REQUIRED WORK: Look below for the line that has "### 2. Read". Set down the lines from there through the line that has "## 2. Workflow Structure 🗺️", exactly as written.

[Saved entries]
((
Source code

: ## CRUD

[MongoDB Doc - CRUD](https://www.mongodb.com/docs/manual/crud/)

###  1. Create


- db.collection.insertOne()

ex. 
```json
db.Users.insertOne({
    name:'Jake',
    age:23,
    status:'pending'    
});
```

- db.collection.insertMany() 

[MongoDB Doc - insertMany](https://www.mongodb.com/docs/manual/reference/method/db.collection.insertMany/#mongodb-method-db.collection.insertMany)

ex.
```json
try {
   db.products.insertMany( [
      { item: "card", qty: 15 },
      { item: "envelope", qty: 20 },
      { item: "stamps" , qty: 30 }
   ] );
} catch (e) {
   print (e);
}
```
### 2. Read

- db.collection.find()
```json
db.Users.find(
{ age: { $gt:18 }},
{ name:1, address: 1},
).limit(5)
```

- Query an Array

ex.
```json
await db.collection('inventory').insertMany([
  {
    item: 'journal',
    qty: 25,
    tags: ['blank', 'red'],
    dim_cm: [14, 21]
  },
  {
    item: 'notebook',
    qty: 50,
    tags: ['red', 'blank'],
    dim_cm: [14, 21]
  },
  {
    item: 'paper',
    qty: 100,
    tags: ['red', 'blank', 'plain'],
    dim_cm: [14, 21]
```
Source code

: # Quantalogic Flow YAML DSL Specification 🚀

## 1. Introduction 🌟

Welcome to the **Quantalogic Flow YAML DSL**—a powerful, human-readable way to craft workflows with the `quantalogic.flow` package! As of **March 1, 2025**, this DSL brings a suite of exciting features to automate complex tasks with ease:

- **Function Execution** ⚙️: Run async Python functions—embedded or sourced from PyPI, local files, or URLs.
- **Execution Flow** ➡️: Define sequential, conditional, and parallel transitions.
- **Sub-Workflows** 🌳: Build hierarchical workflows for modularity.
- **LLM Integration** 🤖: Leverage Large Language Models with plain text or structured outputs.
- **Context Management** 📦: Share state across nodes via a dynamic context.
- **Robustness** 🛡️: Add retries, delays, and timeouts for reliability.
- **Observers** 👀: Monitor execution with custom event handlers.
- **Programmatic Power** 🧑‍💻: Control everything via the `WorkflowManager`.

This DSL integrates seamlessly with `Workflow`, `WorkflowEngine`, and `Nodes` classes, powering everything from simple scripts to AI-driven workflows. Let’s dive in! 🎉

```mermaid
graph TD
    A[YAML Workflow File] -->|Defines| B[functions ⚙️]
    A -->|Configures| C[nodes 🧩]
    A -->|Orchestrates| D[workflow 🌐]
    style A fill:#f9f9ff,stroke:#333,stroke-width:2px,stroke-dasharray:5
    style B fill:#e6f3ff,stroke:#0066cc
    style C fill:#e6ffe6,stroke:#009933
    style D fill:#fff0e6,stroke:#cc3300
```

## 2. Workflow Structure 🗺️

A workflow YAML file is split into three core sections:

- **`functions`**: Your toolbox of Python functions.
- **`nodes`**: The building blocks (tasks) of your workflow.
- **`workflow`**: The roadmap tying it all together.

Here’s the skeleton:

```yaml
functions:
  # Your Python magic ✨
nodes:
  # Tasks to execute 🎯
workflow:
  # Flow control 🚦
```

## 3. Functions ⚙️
))
EXERCISE RESULT:
### 2. Read

- db.collection.find()
```json
db.Users.find(
{ age: { $gt:18 }},
{ name:1, address: 1},
).limit(5)
```

- Query an Array

ex.
```json
await db.collection('inventory').insertMany([
  {
    item: 'journal',
    qty: 25,
    tags: ['blank', 'red'],
    dim_cm: [14, 21]
  },
  {
    item: 'notebook',
    qty: 50,
    tags: ['red', 'blank'],
    dim_cm: [14, 21]
  },
  {
    item: 'paper',
    qty: 100,
    tags: ['red', 'blank', 'plain'],
    dim_cm: [14, 21]
```
Source code

: # Quantalogic Flow YAML DSL Specification 🚀

## 1. Introduction 🌟

Welcome to the **Quantalogic Flow YAML DSL**—a powerful, human-readable way to craft workflows with the `quantalogic.flow` package! As of **March 1, 2025**, this DSL brings a suite of exciting features to automate complex tasks with ease:

- **Function Execution** ⚙️: Run async Python functions—embedded or sourced from PyPI, local files, or URLs.
- **Execution Flow** ➡️: Define sequential, conditional, and parallel transitions.
- **Sub-Workflows** 🌳: Build hierarchical workflows for modularity.
- **LLM Integration** 🤖: Leverage Large Language Models with plain text or structured outputs.
- **Context Management** 📦: Share state across nodes via a dynamic context.
- **Robustness** 🛡️: Add retries, delays, and timeouts for reliability.
- **Observers** 👀: Monitor execution with custom event handlers.
- **Programmatic Power** 🧑‍💻: Control everything via the `WorkflowManager`.

This DSL integrates seamlessly with `Workflow`, `WorkflowEngine`, and `Nodes` classes, powering everything from simple scripts to AI-driven workflows. Let’s dive in! 🎉

```mermaid
graph TD
    A[YAML Workflow File] -->|Defines| B[functions ⚙️]
    A -->|Configures| C[nodes 🧩]
    A -->|Orchestrates| D[workflow 🌐]
    style A fill:#f9f9ff,stroke:#333,stroke-width:2px,stroke-dasharray:5
    style B fill:#e6f3ff,stroke:#0066cc
    style C fill:#e6ffe6,stroke:#009933
    style D fill:#fff0e6,stroke:#cc3300
```

## 2. Workflow Structure 🗺️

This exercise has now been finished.